__TEXT EXCERPT__.
------------------------------------

US20200077164A1

US20200077164A1 - HVAC installation procedure for a telecommunications site

Info

Publication number: US20200077164A1
Application number: US16/120,734
Authority: US
Inventors: Anthony Gentile; Joseph HUMMER; Lee Priest
Original assignee: Etak Systems LLC
Current assignee: Etak Systems LLC
Priority date: 2018-09-04
Filing date: 2018-09-04
Publication date: 2020-03-05

Abstract

A method of Heating, Ventilation, and Air Conditioning (HVAC) installation for a telecommunications site includes performing preparation to install a new HVAC unit to replace multiple existing HVAC units at the telecommunications site; installing an exhaust louver at a shelter of the telecommunications site; installing the new HVAC unit at the shelter, wherein the new HVAC unit is on an opposing wall as the exhaust louver such that airflow is enabled through an interior of the shelter; configuring the new HVAC unit, an associated controller, and one or more temperature sensors; testing the new HVAC unit ensuring operation through all programming cycles and free of alarms; and removing the multiple existing HVAC units.

Description

FIELD OF THE DISCLOSURE

The present disclosure generally relates to telecommunication site installation systems and methods. More particularly, the present disclosure relates to a Heating, Ventilation, and Air Conditioning (HVAC) installation procedure for a telecommunications site.

------------------------------------

__TASK A__.
Name every inventor listed on the HVAC patent page.
__TASK B__.
On the HVAC patent page, where does the abstract say the exhaust louver is installed?
__TASK C__.
From the HVAC patent page, copy the passage that begins with the words containing "FIELD OF THE" and ends with "a telecommunications site.".
None of the data that comes after this point is needed.

__DATA TO EXAMINE__.
------------------------------------

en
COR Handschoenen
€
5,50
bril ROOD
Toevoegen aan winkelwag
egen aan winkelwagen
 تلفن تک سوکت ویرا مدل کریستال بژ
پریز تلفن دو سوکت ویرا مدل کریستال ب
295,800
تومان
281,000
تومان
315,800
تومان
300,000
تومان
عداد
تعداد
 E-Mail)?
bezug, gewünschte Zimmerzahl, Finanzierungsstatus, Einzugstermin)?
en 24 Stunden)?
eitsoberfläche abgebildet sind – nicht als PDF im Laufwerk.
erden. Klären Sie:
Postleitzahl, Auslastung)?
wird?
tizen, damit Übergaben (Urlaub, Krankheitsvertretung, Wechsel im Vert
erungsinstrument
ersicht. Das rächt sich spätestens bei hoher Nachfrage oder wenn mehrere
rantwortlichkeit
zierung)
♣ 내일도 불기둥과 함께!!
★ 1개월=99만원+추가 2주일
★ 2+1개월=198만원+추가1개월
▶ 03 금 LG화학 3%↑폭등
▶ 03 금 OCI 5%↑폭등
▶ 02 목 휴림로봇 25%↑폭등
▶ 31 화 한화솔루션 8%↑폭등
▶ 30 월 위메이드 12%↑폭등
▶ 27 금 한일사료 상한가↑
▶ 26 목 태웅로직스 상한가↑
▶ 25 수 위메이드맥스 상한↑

------------------------------------

__WRITTEN SOLUTION A__.
Anthony Gentile; Joseph HUMMER; Lee Priest

__WRITTEN SOLUTION B__.
At a shelter of the telecommunications site.

__WRITTEN SOLUTION C__.
FIELD OF THE DISCLOSURE

The present disclosure generally relates to telecommunication site installation systems and methods. More particularly, the present disclosure relates to a Heating, Ventilation, and Air Conditioning (HVAC) installation procedure for a telecommunications site.